Tugas Tertulis 1: Tulis ulang bagian teks tentang NU dan ulama Afghanistan, mulai dari "Dalam kesempatan ini" dan berakhir pada "dalam proses pembangunan.", dengan mengganti "pusat dakwah" menjadi "pusat kajian".

Dokumen:
⟨

Iklim kebebasan ini juga ditumbuhkembangkan oleh para ulama Afghanistan? yang dalam perjuangan mengusir tentara pendudukan Uni Soviet mempunyai peranan besar. Dimulai dengan undangan Nahdlatul Ulama (NU) kepada 20 ulama terkemuka dan tokoh LSM Afghanistan pada Juli 2011 untuk menghadiri harlah ke-85 NU.

Dalam kesempatan ini terwujudlah kesepahaman perlunya tukar-menukar pengalaman, terutama bagaimana ulama Indonesia berperan serta membangun landasan masyarakat nasional yang demokratis dan agamais. Mantan presiden Afghanistan Burhanudin Rabbani, pemimpin mujahidin Jemaat Islami yang berorientasi Ikhwanul Muslimin, menginisiasi agar NU mengirim ulama dan membangun pusat dakwah di Kabul.

Rabbani menggarisbawahi doktrin tawasuth (moderat), tawazun (seimbang), dan tasamuh (toleransi) harus dikembangkan untuk menata kembali masyarakat Afghanistan yang rapuh sebagai dampak perang sejak 1979. Berkat dukungan Kemenlu RI, khususnya Kedutaan Besar Indonesia di Kabul dan Kementerian Agama, pusat dakwah itu sedang dalam proses pembangunan.

Sejak Juni 2014, ulama Afghanistan telah membentuk organisasi nonpolitik dan independen yang diberi nama "Nahdlatul Ulama Afghanistan" disingkat NUA. Ketika baru dibentuk, hanya tujuh provinsi yang bergabung.

⟩

Catatan data:
⟨

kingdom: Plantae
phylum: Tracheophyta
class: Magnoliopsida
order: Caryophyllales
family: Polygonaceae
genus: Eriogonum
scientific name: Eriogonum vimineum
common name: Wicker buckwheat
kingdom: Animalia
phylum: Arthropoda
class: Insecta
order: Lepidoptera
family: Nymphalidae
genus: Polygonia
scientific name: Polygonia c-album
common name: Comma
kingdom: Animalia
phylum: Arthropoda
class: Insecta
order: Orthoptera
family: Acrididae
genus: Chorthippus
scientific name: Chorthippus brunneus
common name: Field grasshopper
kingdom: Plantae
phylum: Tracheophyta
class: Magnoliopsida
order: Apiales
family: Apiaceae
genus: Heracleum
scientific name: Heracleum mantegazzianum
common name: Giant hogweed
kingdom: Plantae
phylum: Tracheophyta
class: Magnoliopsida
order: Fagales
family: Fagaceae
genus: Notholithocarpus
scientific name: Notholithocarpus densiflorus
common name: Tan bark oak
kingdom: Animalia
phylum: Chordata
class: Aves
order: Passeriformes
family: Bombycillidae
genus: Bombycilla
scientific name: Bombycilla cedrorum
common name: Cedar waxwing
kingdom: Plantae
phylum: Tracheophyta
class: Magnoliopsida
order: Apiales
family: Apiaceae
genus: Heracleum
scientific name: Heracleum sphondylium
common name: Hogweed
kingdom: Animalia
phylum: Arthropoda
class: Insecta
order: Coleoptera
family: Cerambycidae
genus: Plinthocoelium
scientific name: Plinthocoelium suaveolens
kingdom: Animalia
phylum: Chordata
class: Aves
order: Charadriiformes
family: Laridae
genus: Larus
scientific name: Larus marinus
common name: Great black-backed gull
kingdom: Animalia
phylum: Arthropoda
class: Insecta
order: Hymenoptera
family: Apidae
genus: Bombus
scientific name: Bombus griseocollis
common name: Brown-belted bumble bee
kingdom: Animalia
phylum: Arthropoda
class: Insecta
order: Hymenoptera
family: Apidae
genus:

⟩

Tugas Tertulis 2: Nyatakan baris-baris dalam entri di atas sebagai daftar JSON berisi string, satu string untuk setiap baris, mulai dari baris yang memuat "genus: Chorthippus" dan berakhir pada baris yang memuat "family: Fagaceae", kedua baris itu ikut disertakan dan baris kosong dilewati.

Keluaran Lengkap 1:
Dalam kesempatan ini terwujudlah kesepahaman perlunya tukar-menukar pengalaman, terutama bagaimana ulama Indonesia berperan serta membangun landasan masyarakat nasional yang demokratis dan agamais. Mantan presiden Afghanistan Burhanudin Rabbani, pemimpin mujahidin Jemaat Islami yang berorientasi Ikhwanul Muslimin, menginisiasi agar NU mengirim ulama dan membangun pusat kajian di Kabul.

Rabbani menggarisbawahi doktrin tawasuth (moderat), tawazun (seimbang), dan tasamuh (toleransi) harus dikembangkan untuk menata kembali masyarakat Afghanistan yang rapuh sebagai dampak perang sejak 1979. Berkat dukungan Kemenlu RI, khususnya Kedutaan Besar Indonesia di Kabul dan Kementerian Agama, pusat kajian itu sedang dalam proses pembangunan.

Keluaran Lengkap 2:
[
  "genus: Chorthippus",
  "scientific name: Chorthippus brunneus",
  "common name: Field grasshopper",
  "kingdom: Plantae",
  "phylum: Tracheophyta",
  "class: Magnoliopsida",
  "order: Apiales",
  "family: Apiaceae",
  "genus: Heracleum",
  "scientific name: Heracleum mantegazzianum",
  "common name: Giant hogweed",
  "kingdom: Plantae",
  "phylum: Tracheophyta",
  "class: Magnoliopsida",
  "order: Fagales",
  "family: Fagaceae"
]